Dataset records

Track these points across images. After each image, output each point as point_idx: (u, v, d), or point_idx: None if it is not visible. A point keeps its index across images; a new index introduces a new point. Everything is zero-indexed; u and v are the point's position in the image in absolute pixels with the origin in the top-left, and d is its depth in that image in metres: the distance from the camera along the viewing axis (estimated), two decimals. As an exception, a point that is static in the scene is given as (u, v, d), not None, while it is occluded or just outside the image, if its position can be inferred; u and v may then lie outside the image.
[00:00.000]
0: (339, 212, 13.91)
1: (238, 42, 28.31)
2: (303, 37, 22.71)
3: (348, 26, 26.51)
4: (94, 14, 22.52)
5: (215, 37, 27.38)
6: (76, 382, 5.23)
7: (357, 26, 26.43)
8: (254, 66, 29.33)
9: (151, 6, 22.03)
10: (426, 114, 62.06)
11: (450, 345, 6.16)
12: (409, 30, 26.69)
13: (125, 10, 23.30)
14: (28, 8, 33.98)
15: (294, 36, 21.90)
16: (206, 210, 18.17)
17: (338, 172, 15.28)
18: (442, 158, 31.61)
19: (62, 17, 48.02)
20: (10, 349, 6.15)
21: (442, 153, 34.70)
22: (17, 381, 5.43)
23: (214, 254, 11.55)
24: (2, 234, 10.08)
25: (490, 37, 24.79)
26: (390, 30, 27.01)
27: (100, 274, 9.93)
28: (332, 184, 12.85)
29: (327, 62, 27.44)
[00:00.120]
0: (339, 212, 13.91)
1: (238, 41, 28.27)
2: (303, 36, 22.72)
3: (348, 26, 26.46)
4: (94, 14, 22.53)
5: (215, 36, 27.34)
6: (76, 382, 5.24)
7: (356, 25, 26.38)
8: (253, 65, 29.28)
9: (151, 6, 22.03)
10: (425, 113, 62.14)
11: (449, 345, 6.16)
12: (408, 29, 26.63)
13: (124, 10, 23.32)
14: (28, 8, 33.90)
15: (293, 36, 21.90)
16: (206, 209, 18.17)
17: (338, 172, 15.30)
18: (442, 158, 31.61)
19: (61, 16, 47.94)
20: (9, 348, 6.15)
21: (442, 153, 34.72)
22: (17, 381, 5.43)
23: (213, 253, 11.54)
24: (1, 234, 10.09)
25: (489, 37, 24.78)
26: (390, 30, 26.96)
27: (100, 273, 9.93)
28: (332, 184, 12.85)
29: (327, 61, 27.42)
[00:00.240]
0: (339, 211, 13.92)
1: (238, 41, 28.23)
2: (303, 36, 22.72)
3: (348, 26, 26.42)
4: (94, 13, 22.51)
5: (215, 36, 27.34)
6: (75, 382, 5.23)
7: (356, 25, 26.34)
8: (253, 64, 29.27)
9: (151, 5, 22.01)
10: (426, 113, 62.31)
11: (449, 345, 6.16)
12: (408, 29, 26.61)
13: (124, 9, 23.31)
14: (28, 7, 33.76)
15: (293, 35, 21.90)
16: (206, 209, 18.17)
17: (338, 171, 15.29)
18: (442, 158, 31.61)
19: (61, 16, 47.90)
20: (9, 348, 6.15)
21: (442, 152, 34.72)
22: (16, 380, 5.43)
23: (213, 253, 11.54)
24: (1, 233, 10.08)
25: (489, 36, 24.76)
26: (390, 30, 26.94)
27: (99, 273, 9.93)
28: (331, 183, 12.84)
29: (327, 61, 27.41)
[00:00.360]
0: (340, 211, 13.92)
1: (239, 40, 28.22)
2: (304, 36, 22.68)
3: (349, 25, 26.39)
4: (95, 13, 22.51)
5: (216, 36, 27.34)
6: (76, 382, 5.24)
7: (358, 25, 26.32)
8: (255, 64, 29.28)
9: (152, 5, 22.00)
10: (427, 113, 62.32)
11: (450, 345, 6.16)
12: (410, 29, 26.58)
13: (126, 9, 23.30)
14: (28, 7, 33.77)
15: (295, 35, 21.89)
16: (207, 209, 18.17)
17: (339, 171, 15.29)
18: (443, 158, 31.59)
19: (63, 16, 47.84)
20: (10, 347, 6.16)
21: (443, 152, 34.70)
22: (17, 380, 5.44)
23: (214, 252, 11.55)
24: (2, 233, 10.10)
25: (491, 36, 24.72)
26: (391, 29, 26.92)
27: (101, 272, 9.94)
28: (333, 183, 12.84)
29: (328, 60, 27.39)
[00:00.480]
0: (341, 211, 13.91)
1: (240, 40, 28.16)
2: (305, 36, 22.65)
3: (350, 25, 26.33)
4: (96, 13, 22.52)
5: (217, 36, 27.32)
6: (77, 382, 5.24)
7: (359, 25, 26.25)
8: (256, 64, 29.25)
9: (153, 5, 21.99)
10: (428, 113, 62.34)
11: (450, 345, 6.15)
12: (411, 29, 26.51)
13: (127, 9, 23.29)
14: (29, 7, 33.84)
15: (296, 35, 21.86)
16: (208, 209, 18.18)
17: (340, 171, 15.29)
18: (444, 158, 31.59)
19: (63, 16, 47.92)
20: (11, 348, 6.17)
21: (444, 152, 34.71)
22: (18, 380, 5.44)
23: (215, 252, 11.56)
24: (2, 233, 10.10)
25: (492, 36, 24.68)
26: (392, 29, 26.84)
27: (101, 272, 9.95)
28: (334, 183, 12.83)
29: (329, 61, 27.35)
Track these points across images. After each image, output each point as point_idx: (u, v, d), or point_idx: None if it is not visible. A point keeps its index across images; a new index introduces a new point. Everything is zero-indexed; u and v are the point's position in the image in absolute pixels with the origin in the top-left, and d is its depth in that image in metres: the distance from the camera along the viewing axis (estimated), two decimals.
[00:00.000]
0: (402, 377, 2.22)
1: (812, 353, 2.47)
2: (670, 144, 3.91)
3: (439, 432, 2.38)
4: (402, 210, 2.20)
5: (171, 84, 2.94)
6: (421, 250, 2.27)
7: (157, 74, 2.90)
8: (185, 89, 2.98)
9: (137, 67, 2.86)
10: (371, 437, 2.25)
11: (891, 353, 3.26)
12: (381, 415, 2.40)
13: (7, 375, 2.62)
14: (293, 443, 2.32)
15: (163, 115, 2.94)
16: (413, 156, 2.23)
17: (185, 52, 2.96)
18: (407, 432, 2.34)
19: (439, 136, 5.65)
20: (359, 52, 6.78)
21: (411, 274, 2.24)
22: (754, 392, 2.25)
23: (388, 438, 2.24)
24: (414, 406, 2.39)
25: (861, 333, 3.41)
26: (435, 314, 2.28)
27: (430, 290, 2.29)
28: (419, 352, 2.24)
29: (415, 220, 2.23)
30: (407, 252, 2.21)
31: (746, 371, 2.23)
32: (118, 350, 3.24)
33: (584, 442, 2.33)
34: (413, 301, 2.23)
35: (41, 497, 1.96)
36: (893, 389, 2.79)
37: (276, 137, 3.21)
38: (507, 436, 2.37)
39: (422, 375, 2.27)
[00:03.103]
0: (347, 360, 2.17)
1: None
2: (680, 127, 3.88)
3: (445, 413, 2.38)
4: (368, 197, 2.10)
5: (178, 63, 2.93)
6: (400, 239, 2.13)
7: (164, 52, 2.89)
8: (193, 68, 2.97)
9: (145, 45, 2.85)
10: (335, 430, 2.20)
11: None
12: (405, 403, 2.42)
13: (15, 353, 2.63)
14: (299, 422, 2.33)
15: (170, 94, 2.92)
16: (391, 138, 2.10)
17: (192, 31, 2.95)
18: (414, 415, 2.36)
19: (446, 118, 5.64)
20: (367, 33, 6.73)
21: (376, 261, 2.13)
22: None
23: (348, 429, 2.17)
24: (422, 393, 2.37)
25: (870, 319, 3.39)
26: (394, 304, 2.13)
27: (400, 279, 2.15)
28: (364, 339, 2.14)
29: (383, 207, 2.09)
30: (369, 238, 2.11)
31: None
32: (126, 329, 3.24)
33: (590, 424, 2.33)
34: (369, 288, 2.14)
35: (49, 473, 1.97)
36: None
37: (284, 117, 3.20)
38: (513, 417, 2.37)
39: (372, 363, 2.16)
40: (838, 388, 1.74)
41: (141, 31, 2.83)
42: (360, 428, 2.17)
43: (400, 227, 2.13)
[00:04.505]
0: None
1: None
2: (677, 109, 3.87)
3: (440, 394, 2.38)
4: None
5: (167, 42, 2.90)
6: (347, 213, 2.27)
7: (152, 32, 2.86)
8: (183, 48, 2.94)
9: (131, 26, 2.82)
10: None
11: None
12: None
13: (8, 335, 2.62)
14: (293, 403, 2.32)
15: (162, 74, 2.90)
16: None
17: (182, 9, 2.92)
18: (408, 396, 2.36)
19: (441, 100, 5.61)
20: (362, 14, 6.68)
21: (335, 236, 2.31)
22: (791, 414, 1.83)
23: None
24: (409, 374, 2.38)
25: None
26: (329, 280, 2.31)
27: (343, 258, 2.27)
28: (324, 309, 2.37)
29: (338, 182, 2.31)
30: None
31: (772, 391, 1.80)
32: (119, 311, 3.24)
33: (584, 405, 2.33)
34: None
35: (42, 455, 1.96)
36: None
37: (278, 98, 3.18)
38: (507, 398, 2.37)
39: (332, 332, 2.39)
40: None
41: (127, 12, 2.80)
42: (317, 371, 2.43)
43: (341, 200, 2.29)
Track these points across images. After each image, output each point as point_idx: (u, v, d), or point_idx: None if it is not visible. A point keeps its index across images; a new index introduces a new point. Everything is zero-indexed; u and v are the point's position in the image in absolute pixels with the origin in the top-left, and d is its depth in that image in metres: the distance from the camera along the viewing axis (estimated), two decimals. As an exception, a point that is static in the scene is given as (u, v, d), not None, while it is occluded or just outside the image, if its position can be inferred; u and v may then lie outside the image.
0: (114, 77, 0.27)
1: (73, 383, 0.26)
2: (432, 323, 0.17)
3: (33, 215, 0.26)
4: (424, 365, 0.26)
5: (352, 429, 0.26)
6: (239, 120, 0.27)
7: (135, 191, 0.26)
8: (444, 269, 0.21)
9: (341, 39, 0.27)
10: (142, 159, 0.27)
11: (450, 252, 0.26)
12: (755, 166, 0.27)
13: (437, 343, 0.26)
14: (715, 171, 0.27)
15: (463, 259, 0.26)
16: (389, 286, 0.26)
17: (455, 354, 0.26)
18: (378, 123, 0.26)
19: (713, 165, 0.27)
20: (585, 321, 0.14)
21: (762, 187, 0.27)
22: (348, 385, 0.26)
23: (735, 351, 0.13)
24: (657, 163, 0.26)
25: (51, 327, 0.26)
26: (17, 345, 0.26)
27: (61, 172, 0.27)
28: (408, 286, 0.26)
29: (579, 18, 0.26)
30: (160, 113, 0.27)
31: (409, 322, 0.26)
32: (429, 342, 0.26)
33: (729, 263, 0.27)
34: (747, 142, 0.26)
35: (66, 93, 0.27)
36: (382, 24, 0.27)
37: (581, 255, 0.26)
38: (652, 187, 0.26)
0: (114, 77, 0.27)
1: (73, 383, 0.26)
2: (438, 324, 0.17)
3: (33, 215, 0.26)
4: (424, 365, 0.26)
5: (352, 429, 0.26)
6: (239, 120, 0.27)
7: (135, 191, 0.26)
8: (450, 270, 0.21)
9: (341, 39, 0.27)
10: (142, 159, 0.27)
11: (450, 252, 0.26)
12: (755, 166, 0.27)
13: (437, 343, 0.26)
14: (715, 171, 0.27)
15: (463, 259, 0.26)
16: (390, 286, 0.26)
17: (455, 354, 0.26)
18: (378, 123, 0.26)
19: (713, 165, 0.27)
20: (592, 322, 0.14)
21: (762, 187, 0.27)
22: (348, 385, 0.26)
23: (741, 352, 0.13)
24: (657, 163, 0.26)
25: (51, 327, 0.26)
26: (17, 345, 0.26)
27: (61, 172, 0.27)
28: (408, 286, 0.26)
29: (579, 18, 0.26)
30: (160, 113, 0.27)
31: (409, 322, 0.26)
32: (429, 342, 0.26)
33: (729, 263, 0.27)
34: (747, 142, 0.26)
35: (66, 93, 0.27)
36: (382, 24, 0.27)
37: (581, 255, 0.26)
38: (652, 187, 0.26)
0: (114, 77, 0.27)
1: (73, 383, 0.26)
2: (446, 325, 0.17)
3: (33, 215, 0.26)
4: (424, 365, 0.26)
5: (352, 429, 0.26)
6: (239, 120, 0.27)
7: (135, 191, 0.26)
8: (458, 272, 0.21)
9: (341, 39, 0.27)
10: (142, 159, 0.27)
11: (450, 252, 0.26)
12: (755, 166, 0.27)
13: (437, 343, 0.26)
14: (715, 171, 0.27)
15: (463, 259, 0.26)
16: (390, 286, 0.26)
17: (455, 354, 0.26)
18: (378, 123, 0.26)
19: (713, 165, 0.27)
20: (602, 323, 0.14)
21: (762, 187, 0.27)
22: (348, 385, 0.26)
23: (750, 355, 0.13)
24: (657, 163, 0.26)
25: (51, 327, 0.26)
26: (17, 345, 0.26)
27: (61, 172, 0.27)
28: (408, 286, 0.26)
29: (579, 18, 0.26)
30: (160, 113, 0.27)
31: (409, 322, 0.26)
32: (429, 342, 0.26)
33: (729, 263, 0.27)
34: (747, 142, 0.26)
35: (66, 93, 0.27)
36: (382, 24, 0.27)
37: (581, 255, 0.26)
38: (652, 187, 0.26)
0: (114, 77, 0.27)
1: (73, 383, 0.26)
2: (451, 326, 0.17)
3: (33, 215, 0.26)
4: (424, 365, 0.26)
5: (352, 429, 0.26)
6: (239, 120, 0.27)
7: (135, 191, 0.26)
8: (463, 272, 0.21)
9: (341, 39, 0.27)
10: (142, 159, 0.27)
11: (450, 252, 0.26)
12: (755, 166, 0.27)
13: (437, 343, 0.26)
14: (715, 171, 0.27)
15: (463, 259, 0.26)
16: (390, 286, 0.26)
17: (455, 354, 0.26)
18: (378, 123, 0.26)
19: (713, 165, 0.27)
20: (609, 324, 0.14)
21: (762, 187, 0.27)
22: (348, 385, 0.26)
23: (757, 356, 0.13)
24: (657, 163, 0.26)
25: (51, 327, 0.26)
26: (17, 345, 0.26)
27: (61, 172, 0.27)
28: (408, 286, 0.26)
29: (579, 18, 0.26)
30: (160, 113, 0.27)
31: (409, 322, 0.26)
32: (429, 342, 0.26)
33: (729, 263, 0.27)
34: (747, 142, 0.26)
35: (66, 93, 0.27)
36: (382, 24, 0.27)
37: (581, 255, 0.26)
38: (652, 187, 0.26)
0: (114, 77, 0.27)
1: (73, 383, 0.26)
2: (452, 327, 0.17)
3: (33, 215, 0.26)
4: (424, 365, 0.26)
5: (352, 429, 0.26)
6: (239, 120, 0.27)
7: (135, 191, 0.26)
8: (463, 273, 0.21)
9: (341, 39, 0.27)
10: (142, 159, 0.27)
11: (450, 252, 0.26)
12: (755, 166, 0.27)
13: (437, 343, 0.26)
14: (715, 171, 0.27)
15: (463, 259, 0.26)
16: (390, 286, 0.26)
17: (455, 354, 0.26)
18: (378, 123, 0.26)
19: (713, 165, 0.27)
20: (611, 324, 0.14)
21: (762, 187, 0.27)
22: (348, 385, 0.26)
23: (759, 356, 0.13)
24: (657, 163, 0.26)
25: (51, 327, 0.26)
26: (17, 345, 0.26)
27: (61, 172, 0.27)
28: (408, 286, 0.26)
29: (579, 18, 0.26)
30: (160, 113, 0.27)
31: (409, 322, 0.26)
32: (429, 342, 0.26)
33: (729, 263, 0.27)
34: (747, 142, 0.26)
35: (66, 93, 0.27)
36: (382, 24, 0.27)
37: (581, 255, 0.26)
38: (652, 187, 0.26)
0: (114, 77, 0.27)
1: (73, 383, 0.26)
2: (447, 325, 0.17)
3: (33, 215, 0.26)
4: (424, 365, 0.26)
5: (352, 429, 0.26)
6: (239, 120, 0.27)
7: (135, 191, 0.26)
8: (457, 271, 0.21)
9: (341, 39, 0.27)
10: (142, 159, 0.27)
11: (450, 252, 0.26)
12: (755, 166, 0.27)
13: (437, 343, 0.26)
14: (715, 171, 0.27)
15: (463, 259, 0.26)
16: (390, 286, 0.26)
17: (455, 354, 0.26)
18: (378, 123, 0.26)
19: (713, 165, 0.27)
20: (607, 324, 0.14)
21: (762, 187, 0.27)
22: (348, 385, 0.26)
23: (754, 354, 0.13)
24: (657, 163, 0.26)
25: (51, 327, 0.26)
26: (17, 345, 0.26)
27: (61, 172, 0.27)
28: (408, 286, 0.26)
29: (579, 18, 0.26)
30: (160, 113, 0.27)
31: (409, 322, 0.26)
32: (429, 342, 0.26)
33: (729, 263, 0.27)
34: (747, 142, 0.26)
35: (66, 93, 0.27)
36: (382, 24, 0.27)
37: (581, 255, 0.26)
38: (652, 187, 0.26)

**To do**. Among the entries above, locate the lines containing "23: (214, 254, 11.55)" and "29: (327, 62, 27.44)", and transcribe exactly those two lines and all lines between.

**Task answer**.
23: (214, 254, 11.55)
24: (2, 234, 10.08)
25: (490, 37, 24.79)
26: (390, 30, 27.01)
27: (100, 274, 9.93)
28: (332, 184, 12.85)
29: (327, 62, 27.44)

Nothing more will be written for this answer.